The simple gray headstone has an epitaph in smooth curved lines of clean letters that reads:
I THINK OF YOU AS WATCHING FROM A TIME AND SPACE
BEYOND THE SKY, A PLACE WHERE WE MIGHT SOMEDAY COME
On the left it gives her name and her dates. On the other side of the stone is the fresh inscription of Grandpa. Under his name there’s his date of birth, followed by the date that everything changed forever.
Father Mahoney is saying something about Grandpa being a sheep in God’s fold and preparing himself for an eternal life of glory, but I can’t really listen. I keep trying to remember what happened.
It’s all so foggy, coming only in shrouded images. Lucifer … angels.
I work on sucking air into my lungs and blowing it out as Father Mahoney finishes. My parents and sisters move forward as a group to put roses on Grandpa’s box. I turn and walk the other way, to the small copse of trees near the road. Ianto weaves his fingers into mine and keeps pace with me.
I lean on a rough oak for support and Ianto folds me into his arms. He kisses the top of my head, but knows better than to say anything. The only thing getting me through this is that I truly believe Grandpa’s in Heaven.
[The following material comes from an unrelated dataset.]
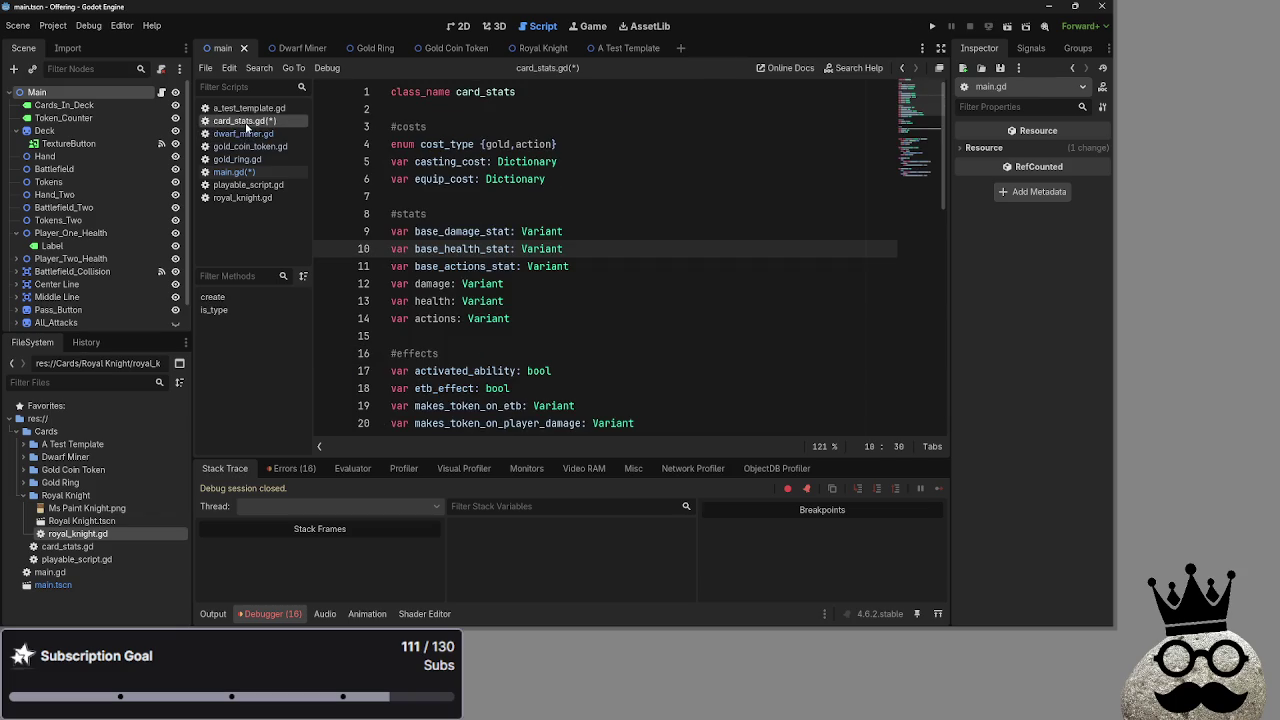
{"action": "left_click", "coordinate": [248, 184]}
And I also truly believe he’s with Grandma—both the God one and the real one.
“You’re right.”
My heart skips at the musical silk of John’s voice. He steps out from behind the tree and there’s no mistaking what he is. All in white, his platinum hair swirling around his face, he takes my breath away. “He’s happy, Jack.”
I’d promised myself I wouldn’t cry. Grandpa would hate it if I got all sappy. But at the sight of John and his confirmation that Grandpa is okay, a tear slips over my lashes.
Ianto squeezes my hand, dipping his head to catch my eye. “I’ll be with your family.” He raises his eyebrows, waiting for my okay.
I nod and he backs away, still holding my gaze, before turning and striding back to Grandpa’s gravesite.
John steps up and wipes the tear away with cool fingers. “You have good people,” he says, his eyes following Ianto as he steps up next to Dad and rests a hand on his shoulder.
“John, I’m so—”
He stops me with a finger to my lips, then leans forward, smothering me in the scent of clean winter sunshine. “Everything is as it should be,” he says, low in my ear. “I—” I wait through the catch in his voice, fighting tears. “I just wanted a chance to say good-bye.”
My voice is thick with the lump in my throat. “Will I see you again?”
He pulls away then and looks down at me with sad eyes. “No. But I will always serve you.”
My tears spill over as he kisses my cheek, and then he’s gone.